Era sotto l’effetto di cocaina, non aveva mai conseguito la patente e viaggiava su un’auto senza assicurazione. Emergono nuovi dettagli sul grave incidente avvenuto a Mazara del Vallo, dove un Suv si è scontrato con uno scuolabus comunale, facendolo ribaltare.
Alla guida dell’auto c’era Angelo Infranca, mazarese che venerdì si trovava a bordo del mezzo insieme alla moglie, al settimo mese di gravidanza, e ai cinque figli.
Secondo quanto emerso dagli accertamenti, i test tossicologici eseguiti all’ospedale “Paolo Borsellino” di Marsala avrebbero confermato la positività alla cocaina. L’alcol test, invece, avrebbe accertato valori sotto la soglia consentita.
L’incidente si è verificato a un incrocio dove, in passato, era presente un semaforo poi mai ripristinato. Secondo la ricostruzione, il Suv non si sarebbe fermato allo stop, travolgendo lo scuolabus che trasportava nove ragazzini. Il mezzo comunale si è ribaltato.
Il bilancio è stato pesante: diciannove persone coinvolte, tra cui quattordici minori. Tre bambini sono stati dimessi già nella serata di venerdì, mentre gli altri giovani passeggeri sono rimasti ricoverati sotto shock, con prognosi che vanno da contusioni a fratture, tra gli ospedali di Palermo, Trapani, Marsala e Mazara del Vallo.

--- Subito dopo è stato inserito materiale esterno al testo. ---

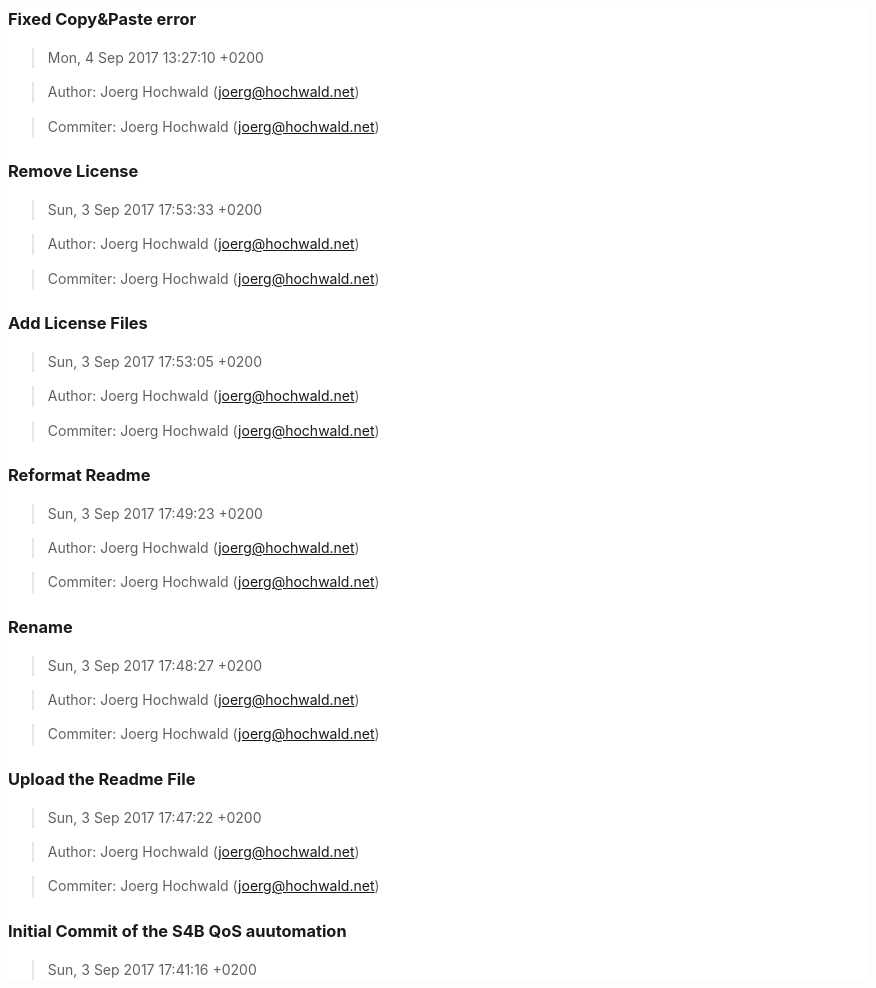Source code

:
### Fixed Copy&Paste error
>Mon, 4 Sep 2017 13:27:10 +0200

>Author: Joerg Hochwald (joerg@hochwald.net)

>Commiter: Joerg Hochwald (joerg@hochwald.net)




### Remove License
>Sun, 3 Sep 2017 17:53:33 +0200

>Author: Joerg Hochwald (joerg@hochwald.net)

>Commiter: Joerg Hochwald (joerg@hochwald.net)




### Add License Files
>Sun, 3 Sep 2017 17:53:05 +0200

>Author: Joerg Hochwald (joerg@hochwald.net)

>Commiter: Joerg Hochwald (joerg@hochwald.net)




### Reformat Readme
>Sun, 3 Sep 2017 17:49:23 +0200

>Author: Joerg Hochwald (joerg@hochwald.net)

>Commiter: Joerg Hochwald (joerg@hochwald.net)




### Rename
>Sun, 3 Sep 2017 17:48:27 +0200

>Author: Joerg Hochwald (joerg@hochwald.net)

>Commiter: Joerg Hochwald (joerg@hochwald.net)




### Upload the Readme File
>Sun, 3 Sep 2017 17:47:22 +0200

>Author: Joerg Hochwald (joerg@hochwald.net)

>Commiter: Joerg Hochwald (joerg@hochwald.net)




### Initial Commit of the S4B QoS auutomation
>Sun, 3 Sep 2017 17:41:16 +0200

Stabili anche le condizioni dei cinque adulti rimasti feriti, tra cui lo stesso Infranca.
L’uomo è già noto alle forze dell’ordine per reati contro la persona, furti e droga. Le indagini della Polizia di Stato sono ancora in corso, ma nei suoi confronti si profilano le ipotesi di lesioni aggravate plurime, guida sotto l’effetto di sostanze stupefacenti e guida senza patente. A queste si aggiungono le sanzioni amministrative per la mancanza di copertura assicurativa e per le violazioni alla segnaletica stradale.
Una vicenda che poteva trasformarsi in tragedia e che ripropone, ancora una volta, il tema della sicurezza sulle strade.